How an EXE File Is Loaded into RAM and Executed overlay data
SYSFiles • The SYS executable file format differs from both the COM and EXE file formats in that SYS files have two entry points. • SYS format files are used primarily for device drivers. • Like COM files, all SYS files must be 64 KB or less in size. • The SYS file is composed of three major sections. • The first portion of the SYS file contains the device header. Like the header of an EXE file, the device header contains entry point information and other fields. • The second and third sections of the SYS file contain the two device driver modules, which contain all the machine language code in the program.
Program Files and Viruses • Program files are often targeted by viruses for two primary reasons. • Because each of the executable file types has a simple format, file viruses can piggyback themselves to program files with relative ease. • Executable file types also are common targets for infection because of the frequency of their use. If a virus can infect an executable file, its capability to infect other programs increases.
Macro Facilities • Macro facilities enable a user to record a sequence of operations within the application. • The user then uses a key combination to associate these operations. • Later, pressing this key combination repeats the recorded steps. • A given macro activated using a key combination, for example, might open a file, renumber the items within it, then close the file.

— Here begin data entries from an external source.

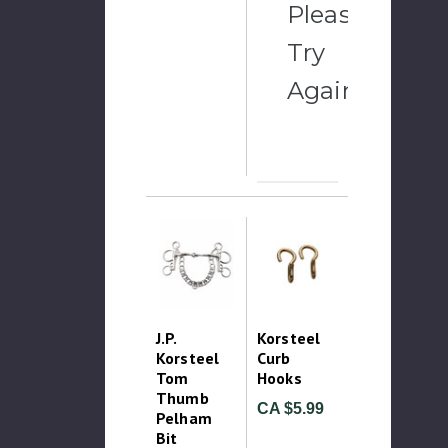
Please
Try
Again
J.P.
Korsteel
Korsteel
Curb
Tom
Hooks
Thumb
CA $5.99
Pelham
Bit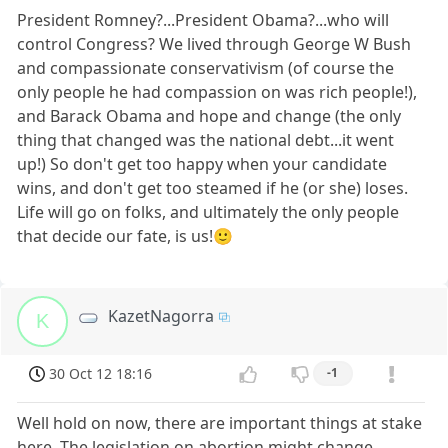
President Romney?...President Obama?...who will
control Congress? We lived through George W Bush
and compassionate conservativism (of course the
only people he had compassion on was rich people!),
and Barack Obama and hope and change (the only
thing that changed was the national debt...it went
up!) So don't get too happy when your candidate
wins, and don't get too steamed if he (or she) loses.
Life will go on folks, and ultimately the only people
that decide our fate, is us!🙂
KazetNagorra
K
30 Oct 12 18:16
-1
Well hold on now, there are important things at stake
here. The legislation on abortion might change.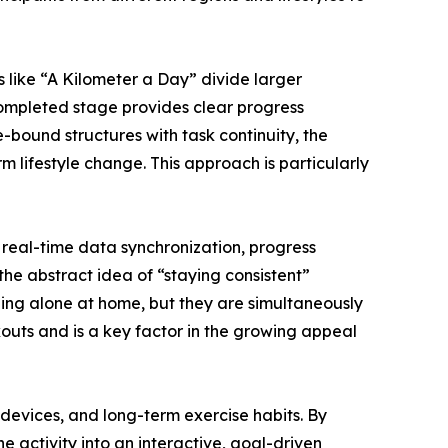
 like “A Kilometer a Day” divide larger
ompleted stage provides clear progress
-bound structures with task continuity, the
m lifestyle change. This approach is particularly
real-time data synchronization, progress
he abstract idea of “staying consistent”
ning alone at home, but they are simultaneously
rkouts and is a key factor in the growing appeal
, devices, and long-term exercise habits. By
e activity into an interactive, goal-driven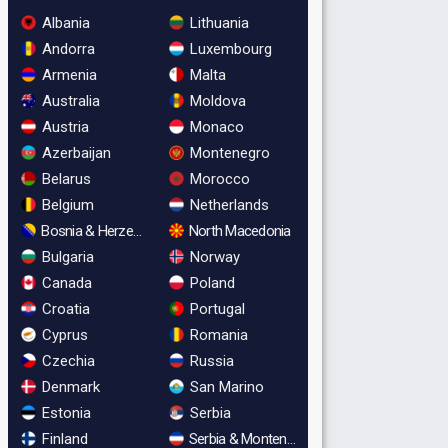
Albania
Lithuania
Andorra
Luxembourg
Armenia
Malta
Australia
Moldova
Austria
Monaco
Azerbaijan
Montenegro
Belarus
Morocco
Belgium
Netherlands
Bosnia & Herzegovina
North Macedonia
Bulgaria
Norway
Canada
Poland
Croatia
Portugal
Cyprus
Romania
Czechia
Russia
Denmark
San Marino
Estonia
Serbia
Finland
Serbia & Montenegro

Global Pool of Macros • Macro systems have evolved greatly over the years. • Most old programs that supported macros had a “global pool” of macros that always were available for use, regardless of what file the user happened to be editing. • Individual document or spreadsheet files could not contain their own, local, macros.

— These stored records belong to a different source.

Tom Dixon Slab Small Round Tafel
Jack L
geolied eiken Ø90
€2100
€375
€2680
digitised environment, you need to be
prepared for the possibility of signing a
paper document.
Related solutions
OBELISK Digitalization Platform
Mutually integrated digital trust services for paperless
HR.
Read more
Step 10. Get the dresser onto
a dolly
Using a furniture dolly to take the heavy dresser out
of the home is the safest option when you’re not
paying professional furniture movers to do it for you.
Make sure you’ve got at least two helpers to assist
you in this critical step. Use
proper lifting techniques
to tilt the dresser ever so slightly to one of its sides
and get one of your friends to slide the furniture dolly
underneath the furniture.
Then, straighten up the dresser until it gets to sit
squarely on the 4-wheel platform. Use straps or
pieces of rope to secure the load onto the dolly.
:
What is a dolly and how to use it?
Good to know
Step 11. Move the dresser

New Properties of Modern Macro System • Modern macro systems differ from their predecessors in several key ways. • First, users now can write entire complex programs in a macro language. These programs have access to all the host application’s features, as well as many of the operating system’s features. • Microsoft products, for example, enable users to write macros in a language that resembles Visual Basic. • These macros can perform various tasks for the user, including popping up dialog boxes, altering files on the system, or inserting the date and time in a document. They can also be used to write viruses! • Second, the user can tote specific macros around in a document or spreadsheet data file. A user can create a macro for a specific spreadsheet, for example, and attach it directly to the spreadsheet file. Any time the file is used on a new machine, the accompanying macro is available for use.
Security Concerns of Modern Macro System • An inherent threat exists with modern macro system: just as normal macros can be attached and carried along with a given document or data file, so can macro viruses!